Morrissey, “Everyday Is Like Sunday”, in https://www.youtube.com/watch?v=hv8dhQkmZEo
O epílogo do Verão é sempre um achado. Prometem-se os dias sem o sol agressor, sem o suor a pastorear o cansaço do corpo, a chuva idílica, as primeiras tempestades outonais que se abatem com o vento iracundo de sudeste.
As folhas das árvores começam a ficar caducas. Depois caem. Varrem o chão, entoadas pelo vento tempestuoso. Amontoam-se num descaro anárquico, colonizando passeios, jardins, sarjetas, os recantos mais escondidos, os vidros dos automóveis. Levantam-se numa coreografia avulsa quando o vento esbraceja, atirando-se ao acaso contra os rostos contrariados das pessoas que frequentam as ruas. O epílogo do Verão é a sua maior outorga. É preciso esperar pelos terminais dias de setembro para celebrar a maior proeza do Verão.

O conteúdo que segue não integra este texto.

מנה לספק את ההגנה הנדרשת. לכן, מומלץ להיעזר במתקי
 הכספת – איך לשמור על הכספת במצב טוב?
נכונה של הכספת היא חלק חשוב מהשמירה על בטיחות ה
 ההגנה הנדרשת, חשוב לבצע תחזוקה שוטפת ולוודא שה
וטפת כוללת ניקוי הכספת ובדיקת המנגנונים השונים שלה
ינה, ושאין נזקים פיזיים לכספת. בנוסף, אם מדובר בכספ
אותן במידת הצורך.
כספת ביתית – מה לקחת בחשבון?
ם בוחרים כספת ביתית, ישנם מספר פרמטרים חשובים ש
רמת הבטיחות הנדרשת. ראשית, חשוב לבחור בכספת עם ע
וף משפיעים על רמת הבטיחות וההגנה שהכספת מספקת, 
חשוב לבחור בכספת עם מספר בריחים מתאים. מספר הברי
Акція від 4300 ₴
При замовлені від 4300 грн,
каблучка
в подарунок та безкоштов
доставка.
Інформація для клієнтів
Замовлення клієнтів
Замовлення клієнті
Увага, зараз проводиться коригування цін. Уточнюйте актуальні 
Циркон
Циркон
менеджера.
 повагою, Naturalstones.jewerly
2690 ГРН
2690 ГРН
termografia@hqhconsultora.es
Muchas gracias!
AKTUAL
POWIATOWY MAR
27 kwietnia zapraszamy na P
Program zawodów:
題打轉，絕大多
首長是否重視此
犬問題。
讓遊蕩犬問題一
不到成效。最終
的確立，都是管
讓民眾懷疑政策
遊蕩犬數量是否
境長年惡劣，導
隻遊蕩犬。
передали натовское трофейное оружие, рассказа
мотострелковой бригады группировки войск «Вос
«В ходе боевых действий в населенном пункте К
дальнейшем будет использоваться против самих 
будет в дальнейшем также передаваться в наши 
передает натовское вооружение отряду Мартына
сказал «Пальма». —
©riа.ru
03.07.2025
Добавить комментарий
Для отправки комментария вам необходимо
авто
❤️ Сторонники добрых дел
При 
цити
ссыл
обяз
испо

O bibliotecário das folhas outonais é tomado pela agitação, recolhendo amostras das folhas derruídas. Inventaria-as metodicamente, sempre que o Verão se liquefaz e o Outono ocupa o calendário na sua vez. É uma tarefa que muda todos os anos. Poder-se-ia pensar que não: a diversidade da flora é escassa, os compêndios ensinam que a folhagem de uma certa árvore obedece a um arquétipo. A quimera do Outono, que é todos os outonos perseguida pelo bibliotecário das folhas outonais, é registar as diferentes matizes das folhas caducas que num chão qualquer encontram sepultura. As folhas enrugam de maneira diferente, ganham cambiantes diferentes: os Outonos são como colheitas sempre diferentes. Deve haver explicação (científica) para a diversidade de amostras que o bibliotecário das folhas outonais recolhera estes anos cumpridos.
Com o seu critério metodicamente obedecido, regista as diferentes cores, as diferentes texturas, inventou uma escala para apurar o grau de senescência das folhas que se despenharam, deixando as árvores paradoxalmente despidas para aguentarem a estação mais severa. É uma empreitada solitária. Não tem correspondentes e não divulgou o seu labor. Não lhe importa saber se o seu espólio vai ser aproveitado depois de morrer. Inspirou-se na metáfora das folhas outonais: elas devolvem um esplendor inédito quando são acompanhadas pela decadência. Não se importam com o que sobra depois da sua extinção.